Register for access to the Cerebras SDK here. Documentation for the SDK can be found here.
Constructs a program with a row of kernel_width PEs, where kernel_width
is a multiple of four from 8 to 32.
Each PE has arrays arr0 and arr1 of size num_elems.
Each PE from 0 to kernel_width / 2 - 1 initializes arr0.
The kernel shifts the data by kernel_width / 4 PEs, with the shifted
data ending up in arr1.
Thus, for PE i, where i < kernel_width / 2, the contents of arr0
are moved to arr1 of PE i + kernel_width / 4.
Same as above, except with data shifting in both directions.

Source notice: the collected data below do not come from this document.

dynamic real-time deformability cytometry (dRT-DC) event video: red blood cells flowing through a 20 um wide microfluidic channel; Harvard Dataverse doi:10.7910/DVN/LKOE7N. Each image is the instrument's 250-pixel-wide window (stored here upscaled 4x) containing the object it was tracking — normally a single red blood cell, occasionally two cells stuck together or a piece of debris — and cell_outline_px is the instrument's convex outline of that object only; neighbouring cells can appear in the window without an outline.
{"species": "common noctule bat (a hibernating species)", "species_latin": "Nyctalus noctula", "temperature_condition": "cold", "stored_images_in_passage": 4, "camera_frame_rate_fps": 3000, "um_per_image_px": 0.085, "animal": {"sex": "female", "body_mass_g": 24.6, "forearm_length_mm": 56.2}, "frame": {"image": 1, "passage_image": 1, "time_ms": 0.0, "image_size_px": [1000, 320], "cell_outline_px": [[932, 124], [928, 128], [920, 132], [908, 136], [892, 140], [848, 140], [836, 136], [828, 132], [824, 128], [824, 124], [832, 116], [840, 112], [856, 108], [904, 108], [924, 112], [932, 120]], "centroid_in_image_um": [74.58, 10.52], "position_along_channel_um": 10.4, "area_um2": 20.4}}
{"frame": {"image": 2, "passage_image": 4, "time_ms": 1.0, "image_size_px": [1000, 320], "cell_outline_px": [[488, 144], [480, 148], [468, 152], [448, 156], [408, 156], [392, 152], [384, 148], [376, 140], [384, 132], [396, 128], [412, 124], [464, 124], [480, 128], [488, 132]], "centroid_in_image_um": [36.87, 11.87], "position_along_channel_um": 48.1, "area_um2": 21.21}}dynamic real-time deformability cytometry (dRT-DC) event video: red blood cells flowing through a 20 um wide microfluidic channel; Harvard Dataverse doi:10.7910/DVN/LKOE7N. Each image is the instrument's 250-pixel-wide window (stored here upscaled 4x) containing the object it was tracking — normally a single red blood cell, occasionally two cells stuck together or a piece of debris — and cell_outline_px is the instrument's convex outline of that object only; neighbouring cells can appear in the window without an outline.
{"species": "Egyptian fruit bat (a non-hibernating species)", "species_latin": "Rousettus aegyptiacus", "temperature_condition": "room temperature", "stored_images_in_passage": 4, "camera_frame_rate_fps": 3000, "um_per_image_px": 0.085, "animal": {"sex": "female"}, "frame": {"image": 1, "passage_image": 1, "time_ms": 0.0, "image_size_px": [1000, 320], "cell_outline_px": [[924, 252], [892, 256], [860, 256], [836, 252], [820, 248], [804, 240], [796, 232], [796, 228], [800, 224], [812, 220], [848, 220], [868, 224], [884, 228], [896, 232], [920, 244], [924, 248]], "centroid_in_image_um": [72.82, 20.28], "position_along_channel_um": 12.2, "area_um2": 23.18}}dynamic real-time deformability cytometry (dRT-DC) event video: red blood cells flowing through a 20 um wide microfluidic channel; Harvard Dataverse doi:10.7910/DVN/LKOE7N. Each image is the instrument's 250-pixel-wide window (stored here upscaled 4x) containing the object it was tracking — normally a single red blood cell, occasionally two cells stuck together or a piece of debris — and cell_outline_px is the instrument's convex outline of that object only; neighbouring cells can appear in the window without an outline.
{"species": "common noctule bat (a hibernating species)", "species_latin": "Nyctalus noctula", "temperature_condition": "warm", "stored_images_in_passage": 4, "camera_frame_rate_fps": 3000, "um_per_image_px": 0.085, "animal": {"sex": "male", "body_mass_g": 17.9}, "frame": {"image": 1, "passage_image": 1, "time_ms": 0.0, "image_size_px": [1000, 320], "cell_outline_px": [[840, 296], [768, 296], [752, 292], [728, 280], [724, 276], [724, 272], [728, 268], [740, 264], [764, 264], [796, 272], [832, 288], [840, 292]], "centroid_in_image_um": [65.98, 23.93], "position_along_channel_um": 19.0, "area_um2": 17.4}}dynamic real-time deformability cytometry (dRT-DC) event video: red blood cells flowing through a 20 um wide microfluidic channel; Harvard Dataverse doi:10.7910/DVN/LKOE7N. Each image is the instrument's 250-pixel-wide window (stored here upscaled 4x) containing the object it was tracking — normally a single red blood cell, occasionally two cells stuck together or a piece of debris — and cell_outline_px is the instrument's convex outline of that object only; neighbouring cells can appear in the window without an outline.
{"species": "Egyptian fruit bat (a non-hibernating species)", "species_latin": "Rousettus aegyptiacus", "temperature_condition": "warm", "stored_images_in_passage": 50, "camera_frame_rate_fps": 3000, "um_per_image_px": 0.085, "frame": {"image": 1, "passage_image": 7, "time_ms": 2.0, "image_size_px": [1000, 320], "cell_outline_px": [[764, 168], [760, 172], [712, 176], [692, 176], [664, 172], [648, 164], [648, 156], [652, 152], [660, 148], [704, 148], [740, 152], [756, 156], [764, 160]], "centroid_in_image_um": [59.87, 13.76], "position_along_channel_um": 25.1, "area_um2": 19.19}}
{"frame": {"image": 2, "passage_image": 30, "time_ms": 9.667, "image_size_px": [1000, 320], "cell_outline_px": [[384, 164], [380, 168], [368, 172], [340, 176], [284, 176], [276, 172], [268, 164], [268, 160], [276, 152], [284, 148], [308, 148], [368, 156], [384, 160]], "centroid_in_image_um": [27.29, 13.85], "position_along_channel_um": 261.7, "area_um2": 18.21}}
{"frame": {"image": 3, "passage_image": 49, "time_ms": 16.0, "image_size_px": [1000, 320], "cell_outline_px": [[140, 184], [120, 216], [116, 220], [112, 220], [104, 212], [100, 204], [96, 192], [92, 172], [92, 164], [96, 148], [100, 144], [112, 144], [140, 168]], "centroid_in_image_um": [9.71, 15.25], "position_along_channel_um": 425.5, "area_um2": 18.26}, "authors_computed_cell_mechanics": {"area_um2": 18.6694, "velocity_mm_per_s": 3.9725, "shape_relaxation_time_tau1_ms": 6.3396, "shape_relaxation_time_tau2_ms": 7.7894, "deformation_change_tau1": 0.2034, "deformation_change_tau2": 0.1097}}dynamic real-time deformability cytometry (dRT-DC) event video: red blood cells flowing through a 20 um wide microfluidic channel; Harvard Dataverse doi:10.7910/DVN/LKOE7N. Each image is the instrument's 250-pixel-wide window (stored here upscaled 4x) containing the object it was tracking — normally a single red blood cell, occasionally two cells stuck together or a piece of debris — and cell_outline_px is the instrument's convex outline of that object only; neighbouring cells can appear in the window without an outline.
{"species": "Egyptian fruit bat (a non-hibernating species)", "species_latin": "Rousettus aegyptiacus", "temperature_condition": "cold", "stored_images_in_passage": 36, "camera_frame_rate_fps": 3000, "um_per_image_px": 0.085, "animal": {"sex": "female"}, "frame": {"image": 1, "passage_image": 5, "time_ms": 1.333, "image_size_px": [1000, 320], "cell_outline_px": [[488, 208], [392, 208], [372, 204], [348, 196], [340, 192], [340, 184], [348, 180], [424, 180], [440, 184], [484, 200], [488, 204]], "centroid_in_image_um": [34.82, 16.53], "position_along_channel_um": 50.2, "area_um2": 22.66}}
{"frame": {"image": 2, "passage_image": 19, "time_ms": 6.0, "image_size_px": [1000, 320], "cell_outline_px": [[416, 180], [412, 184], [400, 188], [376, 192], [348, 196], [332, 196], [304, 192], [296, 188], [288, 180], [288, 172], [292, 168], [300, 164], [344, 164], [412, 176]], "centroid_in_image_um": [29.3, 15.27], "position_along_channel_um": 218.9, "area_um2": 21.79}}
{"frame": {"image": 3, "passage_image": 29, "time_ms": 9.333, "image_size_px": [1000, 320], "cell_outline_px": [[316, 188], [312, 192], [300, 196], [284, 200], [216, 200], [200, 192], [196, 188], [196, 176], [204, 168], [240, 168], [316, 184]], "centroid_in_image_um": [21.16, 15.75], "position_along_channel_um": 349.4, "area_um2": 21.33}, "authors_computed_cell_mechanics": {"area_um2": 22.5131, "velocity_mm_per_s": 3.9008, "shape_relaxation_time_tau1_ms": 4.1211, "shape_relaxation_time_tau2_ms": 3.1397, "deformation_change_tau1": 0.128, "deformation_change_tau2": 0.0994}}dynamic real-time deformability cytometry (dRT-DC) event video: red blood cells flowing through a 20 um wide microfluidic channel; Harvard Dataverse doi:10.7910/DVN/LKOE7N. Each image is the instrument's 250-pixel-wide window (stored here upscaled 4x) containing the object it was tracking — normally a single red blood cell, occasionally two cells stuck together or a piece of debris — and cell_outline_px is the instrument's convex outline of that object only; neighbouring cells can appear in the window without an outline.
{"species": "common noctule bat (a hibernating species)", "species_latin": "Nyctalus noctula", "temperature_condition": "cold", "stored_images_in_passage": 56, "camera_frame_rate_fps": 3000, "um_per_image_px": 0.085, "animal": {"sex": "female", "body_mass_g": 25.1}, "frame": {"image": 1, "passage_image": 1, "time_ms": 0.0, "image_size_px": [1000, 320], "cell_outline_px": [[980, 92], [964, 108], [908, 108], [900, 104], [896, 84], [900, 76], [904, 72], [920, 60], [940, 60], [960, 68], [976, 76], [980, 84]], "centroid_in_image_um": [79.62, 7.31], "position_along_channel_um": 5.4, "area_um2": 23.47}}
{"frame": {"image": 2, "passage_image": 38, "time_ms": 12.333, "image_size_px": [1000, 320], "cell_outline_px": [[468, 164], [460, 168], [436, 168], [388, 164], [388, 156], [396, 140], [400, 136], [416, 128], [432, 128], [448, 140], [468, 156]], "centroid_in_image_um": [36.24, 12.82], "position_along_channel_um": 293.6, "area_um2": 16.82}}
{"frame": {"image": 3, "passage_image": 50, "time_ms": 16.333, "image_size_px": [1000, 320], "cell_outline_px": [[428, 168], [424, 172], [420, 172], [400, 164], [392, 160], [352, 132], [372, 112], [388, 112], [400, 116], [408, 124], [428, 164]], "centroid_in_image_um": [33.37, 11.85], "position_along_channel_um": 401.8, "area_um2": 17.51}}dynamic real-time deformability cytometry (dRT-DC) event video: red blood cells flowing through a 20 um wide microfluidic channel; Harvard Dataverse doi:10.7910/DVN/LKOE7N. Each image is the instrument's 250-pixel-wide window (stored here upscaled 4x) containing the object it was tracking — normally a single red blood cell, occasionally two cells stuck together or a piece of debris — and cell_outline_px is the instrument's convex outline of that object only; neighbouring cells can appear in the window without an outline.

For PE i, where i < kernel_width / 2, the contents of arr0
are moved to arr1 of PE i + kernel_width / 4.
For PE i, where i >= kernel_width / 2, the contents of arr0
are moved to arr2 of PE i - kernel_width / 4.
The sweep.py script performs a sweep over multiple kernel widths and
number of elements, producing a CSV file with cycle counts on the left,
middle, and right PEs for performing the synchronous slide.